* **Instructions for the task**
Could you repeat exactly the lines below, from the line containing "framed print: present [273,176,325,225]" through the last one, both included, while leaving out any pictures?

* **Exercise material**
☆ ☆ ☆

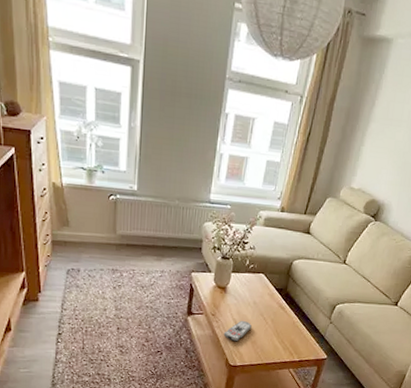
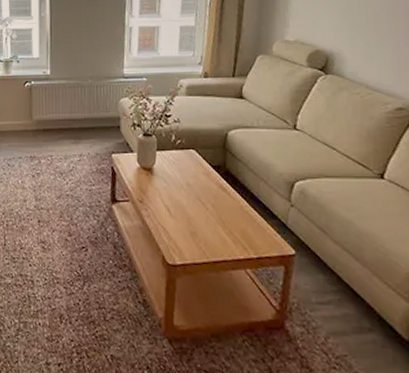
remote control: present [223,320,252,342] -> none [155,206,188,234]

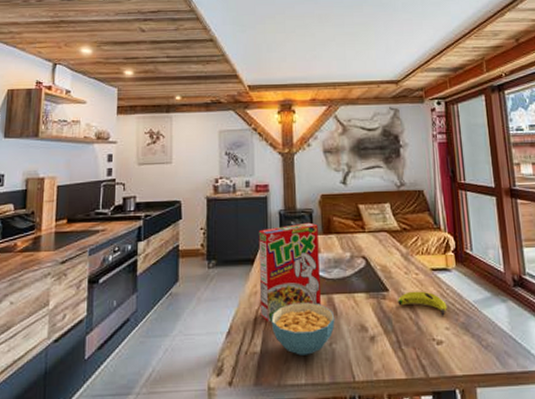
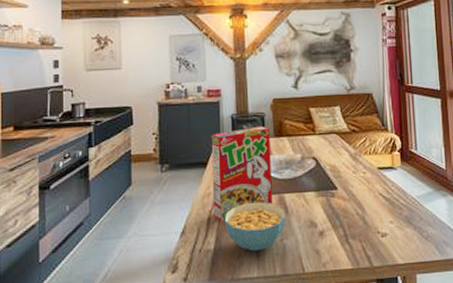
banana: present [398,291,447,316] -> none [346,188,392,211]

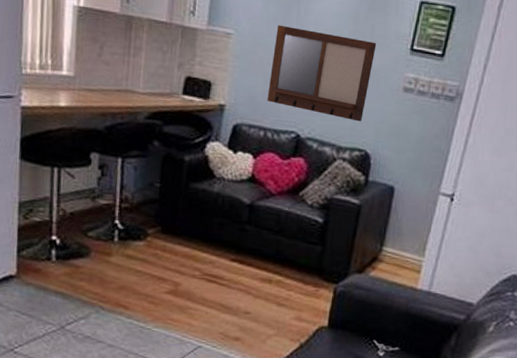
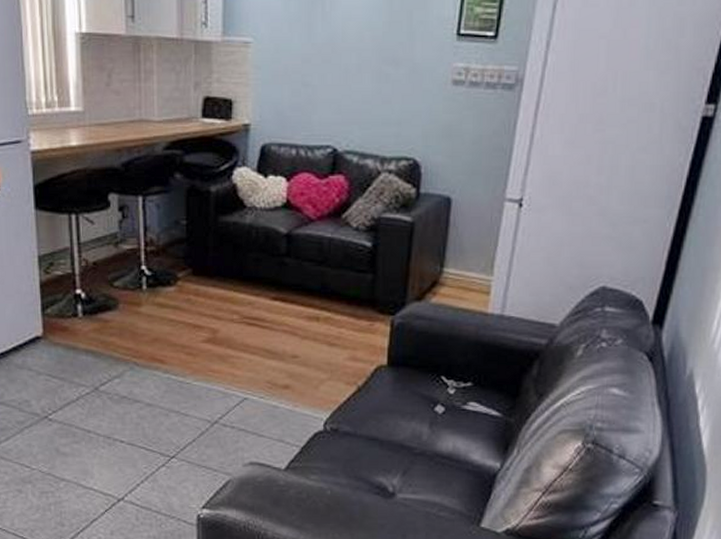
writing board: present [267,24,377,122] -> none [296,25,417,126]

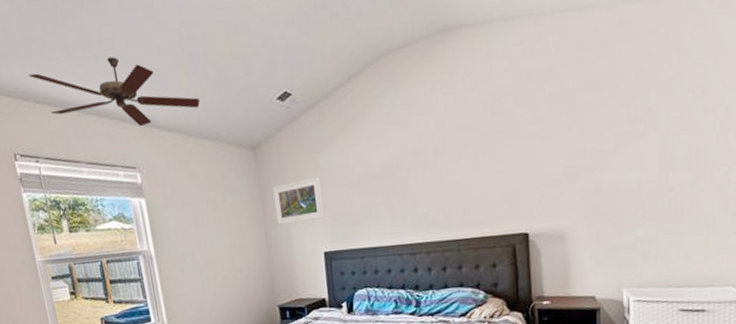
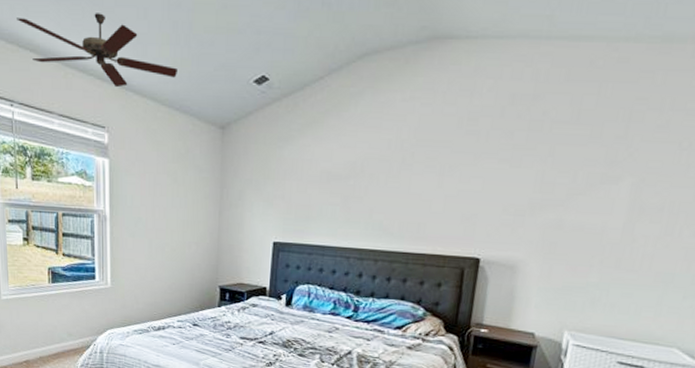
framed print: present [273,176,325,225] -> none [232,166,283,209]

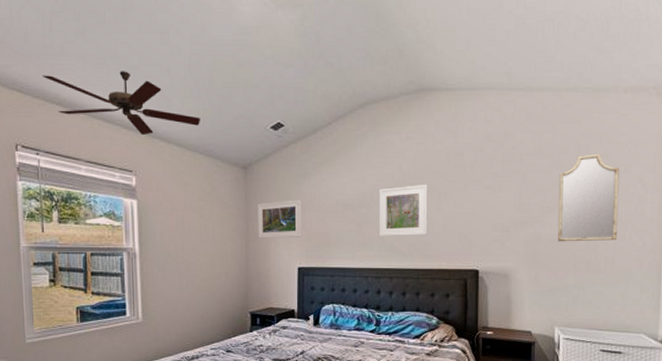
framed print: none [232,166,283,209] -> present [258,199,302,238]
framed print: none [366,154,431,215] -> present [378,184,428,237]
home mirror: none [583,124,682,235] -> present [557,154,620,242]

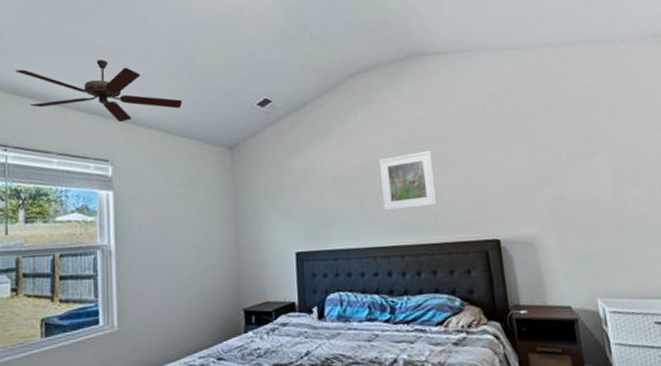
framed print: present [258,199,302,238] -> none [247,177,298,223]
home mirror: present [557,154,620,242] -> none [571,105,647,202]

☆ ☆ ☆

* **Task answer**
framed print: present [273,176,325,225] -> none [232,166,283,209]

framed print: none [232,166,283,209] -> present [258,199,302,238]
framed print: none [366,154,431,215] -> present [378,184,428,237]
home mirror: none [583,124,682,235] -> present [557,154,620,242]

framed print: present [258,199,302,238] -> none [247,177,298,223]
home mirror: present [557,154,620,242] -> none [571,105,647,202]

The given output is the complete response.